FISCAL NOTE

Date Requested: January 11, 2023
Time Requested: 03:55 PM
Agency: Public Employees Insurance Agency (PEIA)
CBD Number: Version: Bill Number: Resolution Number:
2591 Introduced SB127
CBD Subject: Insurance


FUND(S):

PEIA Basic Insurance Fund

Sources of Revenue:

Special Fund

Legislation creates:

Increases Existing Expenses



Fiscal Note Summary


Effect this measure will have on costs and revenues of state government.

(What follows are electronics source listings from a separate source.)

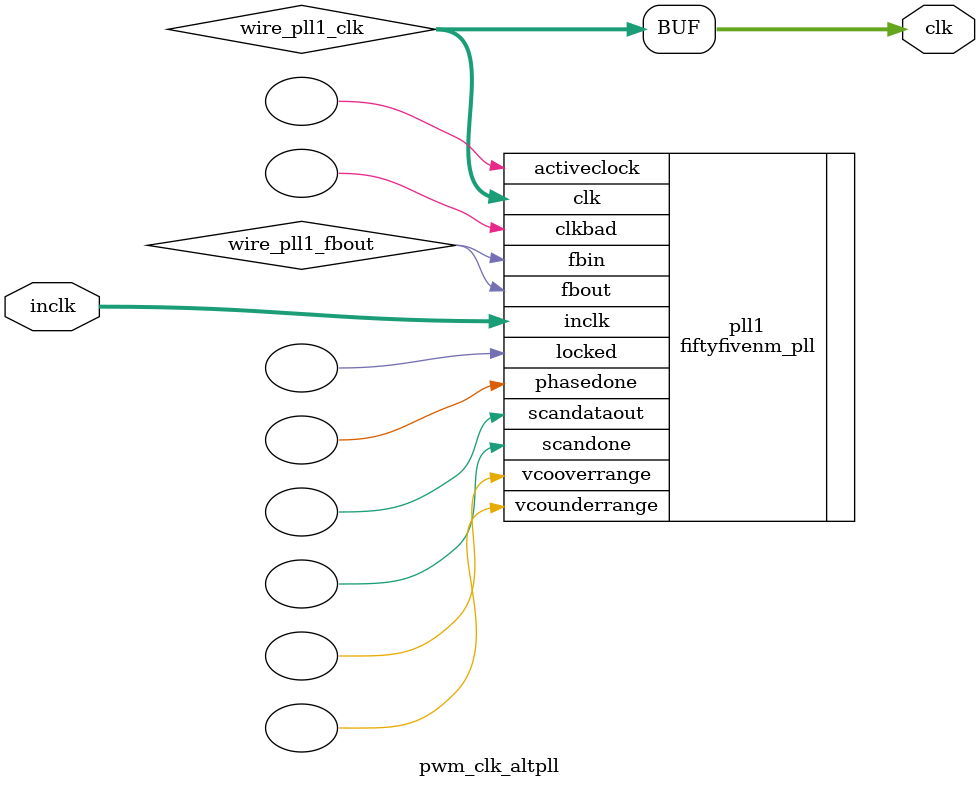
<source format=v>






//synthesis_resources = fiftyfivenm_pll 1 
//synopsys translate_off
`timescale 1 ps / 1 ps
//synopsys translate_on
module  pwm_clk_altpll
	( 
	clk,
	inclk) /* synthesis synthesis_clearbox=1 */;
	output   [4:0]  clk;
	input   [1:0]  inclk;
`ifndef ALTERA_RESERVED_QIS
// synopsys translate_off
`endif
	tri0   [1:0]  inclk;
`ifndef ALTERA_RESERVED_QIS
// synopsys translate_on
`endif

	wire  [4:0]   wire_pll1_clk;
	wire  wire_pll1_fbout;

	fiftyfivenm_pll   pll1
	( 
	.activeclock(),
	.clk(wire_pll1_clk),
	.clkbad(),
	.fbin(wire_pll1_fbout),
	.fbout(wire_pll1_fbout),
	.inclk(inclk),
	.locked(),
	.phasedone(),
	.scandataout(),
	.scandone(),
	.vcooverrange(),
	.vcounderrange()
	`ifndef FORMAL_VERIFICATION
	// synopsys translate_off
	`endif
	,
	.areset(1'b0),
	.clkswitch(1'b0),
	.configupdate(1'b0),
	.pfdena(1'b1),
	.phasecounterselect({3{1'b0}}),
	.phasestep(1'b0),
	.phaseupdown(1'b0),
	.scanclk(1'b0),
	.scanclkena(1'b1),
	.scandata(1'b0)
	`ifndef FORMAL_VERIFICATION
	// synopsys translate_on
	`endif
	);
	defparam
		pll1.bandwidth_type = "auto",
		pll1.clk0_divide_by = 3052,
		pll1.clk0_duty_cycle = 50,
		pll1.clk0_multiply_by = 5,
		pll1.clk0_phase_shift = "0",
		pll1.compensate_clock = "clk0",
		pll1.inclk0_input_frequency = 100000,
		pll1.operation_mode = "normal",
		pll1.pll_type = "auto",
		pll1.lpm_type = "fiftyfivenm_pll";
	assign
		clk = {wire_pll1_clk[4:0]};
endmodule //pwm_clk_altpll
//VALID FILE

</source>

The purpose of this bill is to require the PEIA plan to reimburse hospitals that provide inpatient care and emergency medical services providers at a rate of 110% of the Medicare reimbursement rate for services provided to a participating beneficiary of the plan. These changes would be implemented July 1, 2024. PEIA State Insurance Plan would incur a minimum of $34,000,000 and the PEIA Non-State Insurance Plan would incur a minimum of $8,000,000 for a combined additional annual claims expense of $42,000,000 if it were to reimburse Medicare at 110% for inpatient services. Any increase of plan costs will result in an incremental increase in the reserve requirement as the reserve amount is based on plan expenses. WV Code §5-16-25 requires the PEIA Finance Board to maintain a reserve of 10% of the projected plan expenses for the purpose of offsetting unanticipated claims losses in any fiscal year and to provide future stability. The proposed bill also changes the purpose of the 10% required reserve in WV Code §5-16-25 to include using the reserve to supplement any reimbursements made to hospitals and emergency medical services in accordance with the newly created WV Code §5-16-30, Hospital Inpatient Rates. Without premium increases, direct transfers or benefit changes, if this bill is passed, the State Employee Insurance Plan Reserve will be 8% and the Non-State Employee Insurance Plan Reserve will be 6%, both below the statutory minimum of 10%. To fulfill statutory requirements, PEIA State Insurance Plan would need additional revenue of $6,000,000 and the Non State Insurance Plan would need $3,200,000. Any Plan increases will be borne eighty percent by employers and twenty percent by employees if performed by premium increases. With the proposed bill a conflict of code exists as PEIA is required by §5-16-8a(a) to pay air ambulance Service Providers at the Medicare Rural Rate, which fluctuates annually. As written, PEIA would be required by this bill to reimburse not only emergency medical service providers providing ground ambulatory care at 110% of Medicare but also air ambulance service providers. The fiscal impact of paying air ambulance at 110% of the current Medicare Rural Rate would be approximately $135,000 in additional expenses.



Fiscal Note Detail


Effect of Proposal Fiscal Year
2023
Increase/Decrease
(use"-")
2024
Increase/Decrease
(use"-")
Fiscal Year
(Upon Full
Implementation)
1. Estmated Total Cost 0 0 40,000,000
Personal Services 0 0 0
Current Expenses 0 0 40,000,000
Repairs and Alterations 0 0 0
Assets 0 0 0
Other 0 0 0
2. Estimated Total Revenues 0 0 0


Explanation of above estimates (including long-range effect):


$40M represents the State Insurance Plan's anticipated claims increase of 34M for the greater reimbursement level and the funding needed ($6M) for the pool to be at the statutorily required reserve 10% minimum.



Memorandum


PEIA recommends that this bill should be in effect July 1, 2023, to align with an existing budget increase of $40M for Plan Year 2024.